Records drawn from a dataset:
# # # # # # #

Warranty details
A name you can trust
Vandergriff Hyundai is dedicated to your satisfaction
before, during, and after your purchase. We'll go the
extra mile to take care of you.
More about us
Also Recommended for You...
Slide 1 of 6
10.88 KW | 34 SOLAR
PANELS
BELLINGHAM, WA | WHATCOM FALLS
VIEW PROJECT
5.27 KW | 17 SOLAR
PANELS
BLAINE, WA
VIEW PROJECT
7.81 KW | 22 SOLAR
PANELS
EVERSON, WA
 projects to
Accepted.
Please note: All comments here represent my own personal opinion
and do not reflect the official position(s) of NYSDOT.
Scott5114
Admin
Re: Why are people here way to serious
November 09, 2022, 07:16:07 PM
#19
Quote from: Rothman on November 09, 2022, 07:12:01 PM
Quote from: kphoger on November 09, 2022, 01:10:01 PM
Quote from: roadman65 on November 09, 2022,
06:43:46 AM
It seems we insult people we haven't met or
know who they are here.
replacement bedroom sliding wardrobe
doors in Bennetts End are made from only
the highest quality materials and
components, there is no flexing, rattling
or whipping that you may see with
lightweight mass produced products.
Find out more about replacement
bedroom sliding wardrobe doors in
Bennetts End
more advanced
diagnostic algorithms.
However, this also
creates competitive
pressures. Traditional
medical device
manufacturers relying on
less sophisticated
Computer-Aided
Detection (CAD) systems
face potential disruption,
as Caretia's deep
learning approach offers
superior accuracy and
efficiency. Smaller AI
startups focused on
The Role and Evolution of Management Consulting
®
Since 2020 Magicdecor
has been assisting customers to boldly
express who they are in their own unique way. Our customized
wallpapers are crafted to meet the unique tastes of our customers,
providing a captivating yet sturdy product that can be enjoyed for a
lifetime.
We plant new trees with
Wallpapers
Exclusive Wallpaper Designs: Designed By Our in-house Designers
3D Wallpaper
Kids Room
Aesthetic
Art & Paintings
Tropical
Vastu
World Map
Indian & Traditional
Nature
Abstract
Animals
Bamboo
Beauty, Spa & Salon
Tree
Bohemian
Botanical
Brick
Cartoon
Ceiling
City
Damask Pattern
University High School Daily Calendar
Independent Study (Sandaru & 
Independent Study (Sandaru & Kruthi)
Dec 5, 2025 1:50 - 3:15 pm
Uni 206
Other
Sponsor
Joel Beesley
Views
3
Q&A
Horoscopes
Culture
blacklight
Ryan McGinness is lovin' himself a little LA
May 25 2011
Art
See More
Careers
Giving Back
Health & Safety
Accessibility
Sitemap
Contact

# # # # # # #

WORK REQUEST. Return the lines above exactly, keeping every word.

OUTPUT OF THE EXERCISE.
Warranty details
A name you can trust
Vandergriff Hyundai is dedicated to your satisfaction
before, during, and after your purchase. We'll go the
extra mile to take care of you.
More about us
Also Recommended for You...
Slide 1 of 6
10.88 KW | 34 SOLAR
PANELS
BELLINGHAM, WA | WHATCOM FALLS
VIEW PROJECT
5.27 KW | 17 SOLAR
PANELS
BLAINE, WA
VIEW PROJECT
7.81 KW | 22 SOLAR
PANELS
EVERSON, WA
 projects to
Accepted.
Please note: All comments here represent my own personal opinion
and do not reflect the official position(s) of NYSDOT.
Scott5114
Admin
Re: Why are people here way to serious
November 09, 2022, 07:16:07 PM
#19
Quote from: Rothman on November 09, 2022, 07:12:01 PM
Quote from: kphoger on November 09, 2022, 01:10:01 PM
Quote from: roadman65 on November 09, 2022,
06:43:46 AM
It seems we insult people we haven't met or
know who they are here.
replacement bedroom sliding wardrobe
doors in Bennetts End are made from only
the highest quality materials and
components, there is no flexing, rattling
or whipping that you may see with
lightweight mass produced products.
Find out more about replacement
bedroom sliding wardrobe doors in
Bennetts End
more advanced
diagnostic algorithms.
However, this also
creates competitive
pressures. Traditional
medical device
manufacturers relying on
less sophisticated
Computer-Aided
Detection (CAD) systems
face potential disruption,
as Caretia's deep
learning approach offers
superior accuracy and
efficiency. Smaller AI
startups focused on
The Role and Evolution of Management Consulting
®
Since 2020 Magicdecor
has been assisting customers to boldly
express who they are in their own unique way. Our customized
wallpapers are crafted to meet the unique tastes of our customers,
providing a captivating yet sturdy product that can be enjoyed for a
lifetime.
We plant new trees with
Wallpapers
Exclusive Wallpaper Designs: Designed By Our in-house Designers
3D Wallpaper
Kids Room
Aesthetic
Art & Paintings
Tropical
Vastu
World Map
Indian & Traditional
Nature
Abstract
Animals
Bamboo
Beauty, Spa & Salon
Tree
Bohemian
Botanical
Brick
Cartoon
Ceiling
City
Damask Pattern
University High School Daily Calendar
Independent Study (Sandaru & 
Independent Study (Sandaru & Kruthi)
Dec 5, 2025 1:50 - 3:15 pm
Uni 206
Other
Sponsor
Joel Beesley
Views
3
Q&A
Horoscopes
Culture
blacklight
Ryan McGinness is lovin' himself a little LA
May 25 2011
Art
See More
Careers
Giving Back
Health & Safety
Accessibility
Sitemap
Contact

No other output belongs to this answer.